No  creí que eso fuera posible, pero no se lo dije para no desanimarla. Estaba convencido que el trabajo tardaría en concretarse, si es que alguna vez llegaba a convertirse en algo más que la promesa de amiga amable. Para mi sorpresa, unas semanas después me contó que una clínica veterinaria de Waterloo buscaba ayudantes a tiempo parcial.

– Me voy a presentar a ver qué pasa. El dueño es amigo de Natalia y eso tal vez me ayude.  Vi lo ilusionada que estaba y me sentí feliz por ella.  No  trabajé ese fin de semana y fuimos a visitar Waterloo un día soleado a principios de marzo. Carlota sonreía y sus ojos color miel parecían haber recuperado el brillo que llevaba tiempo perdido. Aquella noche hicimos el amor por primera vez desde hacía tiempo. Mientras la estrechaba entre mis brazos me sentí contento pero no pude evitar pensar en Nina. Hacía semanas que no la veía y el río de lava se estaba enfriando, lo que me permitía respirar con algo de tranquilidad. Entonces pensaba, inocentemente, que esa corriente venenosa solo había sido un espejismo pasajero que acabaría dejándome en paz.

Carlota empezó a trabajar en la clínica de Waterloo tres semanas después de nuestra primera visita. Yo me sentía contento al imaginarla ocupada y haciendo algo que le gustaba, no prisionera de las paredes tristes de nuestro apartamento. Ese mismo día, a primera hora de la mañana, Nina vino a verme a mi despacho.

– Cees quiere que trabajes conmigo en un caso particular. Tus clientes tendrán que pasarse sin ti durante un par de días.

Nadie me había dicho que Nina estaba de vuelta de Luxemburgo. Allí estaba, bella como una diosa y sonriéndome desde la puerta. Llevaba puesto un traje pantalón negro y una blusa floja de seda color marfil. No podía llevar nada más discreto y profesional, pero su cuerpo seguía calentando el aire que la rodeaba como si estuviera construida con brasas.

– Por supuesto. No habrá ningún problema.

No se me ocurrió ninguna excusa para no hacer lo que me pedía y si Cees estaba de acuerdo, no me quedaba más remedio que obedecer. Intenté aparentar confianza en mí mismo pero no creo que lo consiguiera. Dejé de preocuparme cuando noté que nadie nos prestaba atención mientras nos dirigíamos a su despacho. El río de lava empezó a circular de nuevo con tal vigor que noté gotas de sudor recorriéndome la espalda.
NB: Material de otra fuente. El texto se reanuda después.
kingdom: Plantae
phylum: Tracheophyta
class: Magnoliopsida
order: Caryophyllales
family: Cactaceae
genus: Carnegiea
Trabajamos toda la mañana sin tomar siquiera un café. No recuerdo los detalles del caso, excepto que el  director general de una petrolera rusa venía de visita a Bruselas. Toda la información que él y sus consejeros necesitaban debía estar escrita y traducida para la reunión que tendría lugar la semana siguiente. Yo ayudé a nivel administrativo, organizando las traducciones al ruso en paquetes y asegurándome de que estuvieran completas. Nada que Lucie no hubiera podido hacer, lo que me humilló de alguna manera y me recordó al bufete de mi padre. Nina era meticulosa, apenas me miraba  mientras trabajábamos y se concentraba delante de la pantalla de su  ordenador.

– Tenemos que comer. La cafetería del hotel Europa está bien. ¿Te apetece venir conmigo?

Recuerdo con claridad que eran casi las dos de la tarde y mi estómago gorgoteaba furioso desde hacía tiempo. Podía haber buscado una disculpa, decir que Rodrigo o Carlota me esperaban, pero no lo  hice

– Pues sí, es una buena idea. La verdad que tengo hambre.

– Estupendo. Te encuentro en el ascensor.

Volví a mi oficina y me di cuenta de que estaba sudando otra vez. Conseguí ponerme la americana, pero el peso calorífico del plumífero me dio mareos, así que me lo colgué del brazo. Fui al ascensor y Nina llegó enseguida.

– Vas a coger una pulmonía si no te abrigas- me dijo entornando los ojos.

Me había cogido el nudo de la corbata mientras me hablaba y sentí el calor de su mano sobre mi pecho.

– Soy un hombre robusto, no te preocupes – le contesté estúpidamente.

La gélida tarde de marzo rebosaba invierno con lluvias de granizo intermitentes. Las gotas de hielo se habían acumulado en el suelo y todavía  no se habían fundido. Las escuché crujir bajo mis zapatos mientras me ponía el plumífero apresuradamente para seguir a Nina. Ella se me había adelantado y caminaba rápido en dirección a la Rue de la Loi. Me pregunté cómo conseguía mantener el equilibrio sobre sus altísimos tacones.